Most general practices target overhead in the 60–75% range, leaving a 25–40% margin before owner compensation. The right figure depends on specialty, location, and payer mix, so the most useful benchmark is your own overhead trend over the past several quarters rather than a single industry number.
How do I calculate my dental practice overhead?
Total all operating expenses for a period — labor, supplies, lab, occupancy, equipment, marketing, software, merchant and financing fees, and admin — then divide by total collections for the same period and multiply by 100. Do it monthly so cost trends surface early.
Are patient financing fees part of overhead?
Yes. Merchant and financing fees are a recurring operating cost, but because they’re reported at the transaction level rather than as a single P&L line, most practices never break them out.
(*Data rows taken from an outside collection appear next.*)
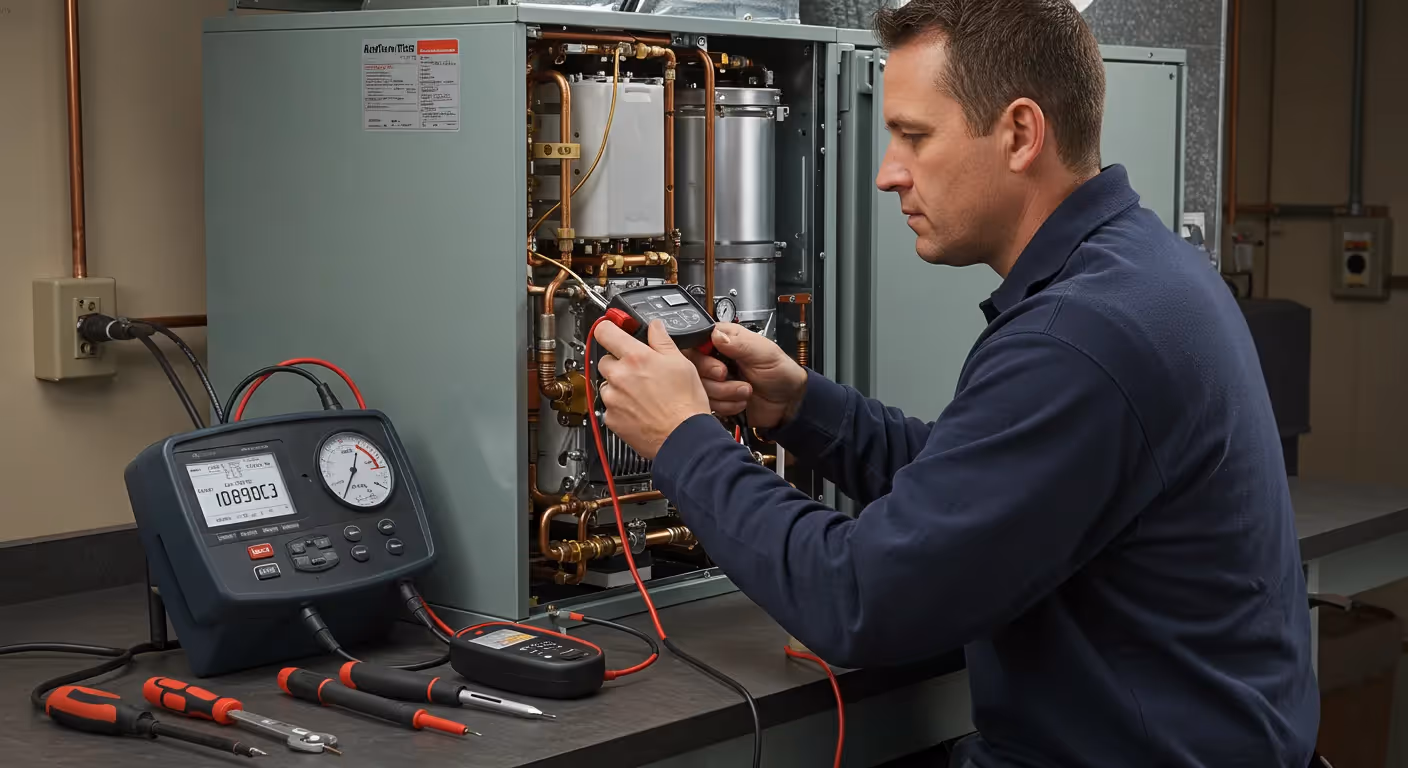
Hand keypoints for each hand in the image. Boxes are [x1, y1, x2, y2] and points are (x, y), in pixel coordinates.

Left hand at [593, 320, 712, 459]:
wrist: (683, 438)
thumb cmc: (685, 404)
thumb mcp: (681, 363)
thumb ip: (662, 341)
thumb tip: (655, 327)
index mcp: (636, 357)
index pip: (605, 331)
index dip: (608, 328)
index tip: (612, 329)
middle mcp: (619, 376)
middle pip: (605, 359)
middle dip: (619, 362)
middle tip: (639, 371)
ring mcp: (613, 398)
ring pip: (607, 384)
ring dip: (619, 386)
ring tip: (643, 394)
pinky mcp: (611, 418)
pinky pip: (609, 406)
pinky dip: (620, 406)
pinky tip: (639, 408)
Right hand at [689, 323, 806, 429]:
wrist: (788, 403)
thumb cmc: (781, 372)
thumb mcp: (763, 352)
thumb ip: (739, 343)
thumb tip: (715, 334)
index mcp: (726, 340)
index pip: (696, 343)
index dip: (702, 356)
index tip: (719, 365)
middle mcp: (716, 359)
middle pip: (693, 368)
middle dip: (715, 378)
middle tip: (729, 376)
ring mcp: (716, 381)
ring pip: (700, 389)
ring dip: (725, 393)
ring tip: (745, 390)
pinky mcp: (718, 399)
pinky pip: (709, 405)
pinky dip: (727, 406)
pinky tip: (741, 401)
Calculating your cost per financed case is the fastest way to surface this hidden overhead.
Why do 0% APR financing offers cost the practice more?
Promotional 0% APR products typically subsidize the patient’s interest by charging the practice a higher merchant fee. The patient sees 0%, but the practice absorbs the cost on every financed case — which is why simpler, transparent pricing is often cheaper overall.
*Fees as low as 1.9% apply to the lowest pricing tier only and are subject to qualification. Loans are made by Transportation Alliance Bank Inc. dba TAB Bank, which determines qualifications for and terms of credit.